En el segundo relato de la creación, más primitivo, más material, Dios crea primero a Adán y a él le encomienda su universo. Pero Dios se da cuenta de que su creación es imperfecta porque Adán domina la creación, pero no intima con ella. Adán domina al caballo, al río, al bosque. Pero no comunica de tú a tú con esa creación. Y como su arte está incompleto, Dios piensa en llenarlo con la mujer. Y esta mujer ha de ser producida de algo del mismo varón, de su misma materia, de su costilla, para que Adán entienda que ella es algo de el mismo. Para que con ella pueda intimar, comunicar. Para que la ame. Dice un poema “no la creó de su cabeza, para dominarla, ni de sus pies, para que la humillarla sino de su costilla, cerca de su corazón, para que la ame”.
El mensaje es sublime. La raza humana está completa cuando a esa raza, en Adán, se la completa con Eva. Esa comunicación que le falta a Adán, y que le producía tristeza y soledad en medio de su riqueza, la encuentra en Eva. Esa corriente que emana de un ser hacia otro, para llenar a ese otro de lo que yo tengo y comparto, se llama amor. Y Adán lo encuentra ahora en Eva. Por eso grita: Esta sí que es carne de mi carne… es mi otro yo. Y se compromete a no valorar ninguna otra cosa sobre esta que es su yo fuera de su yo.
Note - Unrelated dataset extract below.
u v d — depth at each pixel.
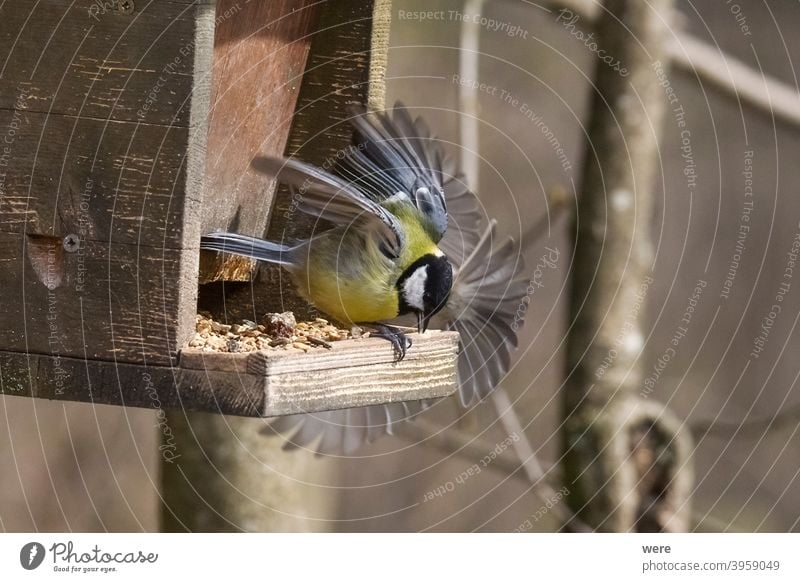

Eva es, por tanto, el amor hecho carne, visibilizado, materializado con la obligación de lograr entre los dos “una nueva carne”, un nuevo ser: el matrimonio.
Esa verdad profunda y luminosa se plastifica en un cuento: la operación de Adán mientras dormía. Por eso, aunque Adán tendrá muchas relaciones con la creación que Dios le regaló, su relación con Eva de ningún modo es como las otras. Es una relación de amor, de respeto, de admiración, de buscar el bien para esa persona, de comprensión profunda. Es relación que rompe el molde. Por eso San Pablo dirá más adelante: “amar a su mujer es amarse a sí mismo, y nadie desprecia su propia carne”.
Ante este hecho surge el error de otras épocas, en que veían a la mujer como algo imperfecto. Creían que la generación perfecta daba un varón. Si era mujer, el proceso se había malogrado, quedó en la mitad… Caen al suelo las concepciones que reducían a la mujer solo a parir y estar dentro de su casa, y mucho menos a estar tapadas como un sorullo para dejarse ver sólo de su varón. Es increíble que no se le reconocieran derechos iguales cívicos como a varón: votar, tener propiedad… Es triste que se la presentara como una posesión del varón, como el que cuenta los tractores, o carros, y sus cuerdas de tierra. Ante Adán es igual en dignidad y respeto, porque es un pedazo de él, brota del mismo tronco. Poéticamente lo canta José Luis Rodríguez al entonar: “Entonces de la mano del Señor surgió el amor hecho mujer, para calmar y compartir el frío y llenar la tierra con los hijos infinitos».